Nicely done! Quite impressed since my company also has had similar problems with a fine-grained service oriented architecture. Envoy seems to cover almost of them, kudos.

However, I couldn't find a performance benchmark test or something compared to alternatives such as haproxy, nginx, etc. So I'm going to make my hands dirty now. ;)

_RPM · on Sept 14, 2016

> Envoy works with any application language. A single Envoy > deployment can form a mesh between Java, C++, Go, PHP, > Python, etc.

I find it odd that they did not include Rust in their list of preferred languages. Rust is safer than C++ and Go.

blub · on Sept 14, 2016

Rust barely registers outside HN and a few other web gathering places.

All those other languages have their niches and ecosystems and are safe enough.

twic · on Sept 14, 2016

The thing that struck me about language choice was the list of also-rans:

> very productive but not particularly well performing languages such as PHP, Python, Ruby, Scala, etc

Which seems to be missing a certain more-productive-than-C++ and very well-performing coffee-themed language.

I mean, you would never use Java for this, because although it could go fast enough, it would need way too much memory to do it. But i would have liked to see it dismissed for that reason rather than glossed over!

wyager · on Sept 14, 2016

Lots of things are safer than C++ and Go. Many just don't see as much use.

conradev · on Sept 14, 2016

I assume that's list of languages that are commonly used to host web services or power databases.

jguegant · on Sept 15, 2016

Any explanation on not using Asio instead of libevent (or libuv)? Performances?

halayli · on Sept 14, 2016

Wouldn't this require private keys to be sprinkled on all machines running it to inspect the traffic?

ryan_lane · on Sept 14, 2016

I work for Lyft.

For this we have a secret management system, called confidant (https://lyft.github.io/confidant/), that we use to distribute any necessary secrets. So, yes, you may need to have keys on every node (depending on your monitoring system), but assuming you securely distribute them, it's not a big deal.

This is, of course, a general problem that's not necessarily related to envoy.

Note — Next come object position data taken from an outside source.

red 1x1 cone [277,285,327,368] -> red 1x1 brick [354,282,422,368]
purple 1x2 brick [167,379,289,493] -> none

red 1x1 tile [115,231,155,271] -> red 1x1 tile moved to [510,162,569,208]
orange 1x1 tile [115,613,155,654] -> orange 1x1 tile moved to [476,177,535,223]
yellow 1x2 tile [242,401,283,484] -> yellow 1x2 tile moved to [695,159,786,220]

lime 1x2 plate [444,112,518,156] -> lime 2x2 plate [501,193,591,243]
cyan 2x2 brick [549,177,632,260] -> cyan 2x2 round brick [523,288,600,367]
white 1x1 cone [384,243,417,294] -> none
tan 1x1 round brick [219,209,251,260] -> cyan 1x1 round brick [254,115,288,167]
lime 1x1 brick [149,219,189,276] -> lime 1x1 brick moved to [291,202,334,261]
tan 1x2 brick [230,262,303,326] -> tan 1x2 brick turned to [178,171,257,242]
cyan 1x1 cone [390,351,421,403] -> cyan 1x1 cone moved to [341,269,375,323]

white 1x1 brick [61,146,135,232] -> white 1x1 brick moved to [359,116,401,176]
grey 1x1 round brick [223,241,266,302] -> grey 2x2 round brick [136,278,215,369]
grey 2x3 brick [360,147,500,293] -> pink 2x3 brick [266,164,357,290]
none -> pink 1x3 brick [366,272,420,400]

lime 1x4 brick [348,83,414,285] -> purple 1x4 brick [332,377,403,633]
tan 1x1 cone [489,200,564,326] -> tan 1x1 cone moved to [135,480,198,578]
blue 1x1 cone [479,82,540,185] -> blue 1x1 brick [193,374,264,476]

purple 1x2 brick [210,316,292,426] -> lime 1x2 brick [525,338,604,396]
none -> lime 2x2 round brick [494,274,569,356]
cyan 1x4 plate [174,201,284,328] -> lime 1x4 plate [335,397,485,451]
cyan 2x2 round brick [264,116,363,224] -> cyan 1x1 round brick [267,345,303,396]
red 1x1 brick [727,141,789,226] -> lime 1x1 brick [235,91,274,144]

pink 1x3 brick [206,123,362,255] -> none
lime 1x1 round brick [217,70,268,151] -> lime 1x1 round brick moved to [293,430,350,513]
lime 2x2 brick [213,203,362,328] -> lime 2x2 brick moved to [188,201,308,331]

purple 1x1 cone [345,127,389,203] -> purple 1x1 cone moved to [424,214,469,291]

halayli · on Sept 17, 2016

This increases your attack surface area. Any breach to one of those machines and the attacker can start doing mitm attacks. It also limits auto scalability assuming newly provisioned machines require manual approval of priv key distribution (that stays in memory) via hsm, and the same goes if the process dies. One way to limit the key distribution is to embed the routing information you require in the SNI at a second lb layer that's shielded from public traffic. This way your public machines don't hold any keys and if they get compromised, limiting the damage.

I agree it's a general problem. But sometimes certain architectures would require more vulnerable approaches vs others.

mgrennan · on Sept 14, 2016

Just seems like another piece of code in search of a problem and ways for things to go wrong, because someone didn't take to time to research how things work now.

Retra · on Sept 14, 2016

Do you have any relevant criticisms, or are we all supposed to just pretend we already know what your problem is?